L'odeur lui arracha un soupir
d'aise. La senteur particulière des livres lui procurait toujours cet effet.
Certains pensaient qu'il ne s'agissait que de moisissures et de poussière et
trouvaient donc cette fragrance incommodante. Pour Alan, c'était le plus
merveilleux des parfums.
Il passa la moitié du livre en
feuilletant les pages avant d'arriver enfin à celle qu'il cherchait. Il lut en
haut centré : « Le désir de peindre ». Il sourit devant le
titre, car malgré la douleur de rester éveillé, comment rester insensible aux
vers de Baudelaire ? Oui, certains poèmes avaient la faculté de l'apaiser
comme aucun verre de whisky ne le faisait.

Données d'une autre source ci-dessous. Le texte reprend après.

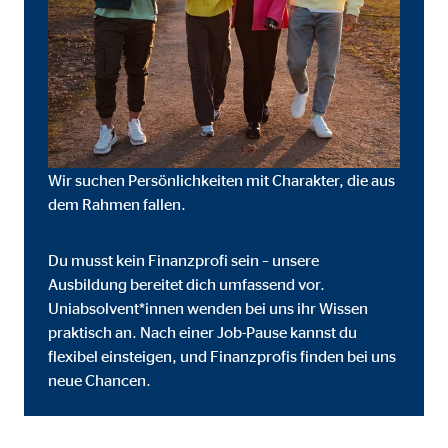
onate
 C
orm A/S
Wir suchen Persönlichkeiten mit Charakter, die aus
campaign
dem Rahmen fallen.
onate
Du musst kein Finanzprofi sein – unsere
Ausbildung bereitet dich umfassend vor.
Uniabsolvent*innen wenden bei uns ihr Wissen
praktisch an. Nach einer Job-Pause kannst du
eim Besuch unserer Webseite standardmäßig blockiert. Durch das Akzepti
flexibel einsteigen, und Finanzprofis finden bei uns
r Daten an Dienste in datenschutzrechtlich sogenannten Drittländern durch 
neue Chancen.
nd Ltd.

Voilà qui était Alan Ravenskie. Un
être intelligent qui savait observer le monde, mais que le monde ennuyait. Un
homme sensible aux arts et aux sentiments, bien qu'il détestât cela. Une personne
qui recherche dans la solitude, le moyen d'être entouré
Oui, le capitaine Ravenskie
excellait en de nombreux domaines, doué d'une capacité d'adaptation et
d'apprentissage sans faille. Cela le rendait à la fois irrésistible et répugnant.

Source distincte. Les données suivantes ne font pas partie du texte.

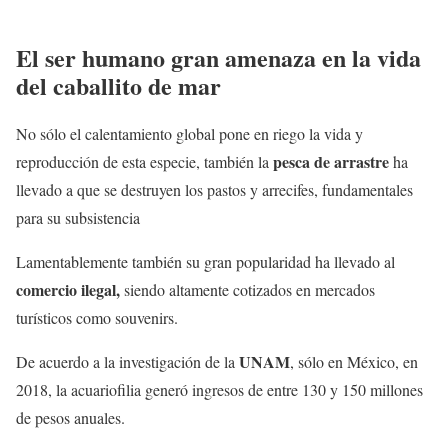
El ser humano gran amenaza en la vida
del caballito de mar
No sólo el calentamiento global pone en riego la vida y
pesca de arrastre
reproducción de esta especie, también la
ha
llevado a que se destruyen los pastos y arrecifes, fundamentales
para su subsistencia
Lamentablemente también su gran popularidad ha llevado al
comercio ilegal,
siendo altamente cotizados en mercados
turísticos como souvenirs.
UNAM
De acuerdo a la investigación de la
, sólo en México, en
2018, la acuariofilia generó ingresos de entre 130 y 150 millones
de pesos anuales.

Répugnant, car Alan était un homme
de savoir que l’humilité ne touchait pas. Il pensait pour sa part que ce trait
de caractère, que certains se vantaient d’avoir, était pour mieux cacher leur
médiocrité. Impatient et toujours insatisfait, il cherchait sans cesse un
nouveau terrain de jeu, ce que lui permettaient les aventures de Jack Donegan.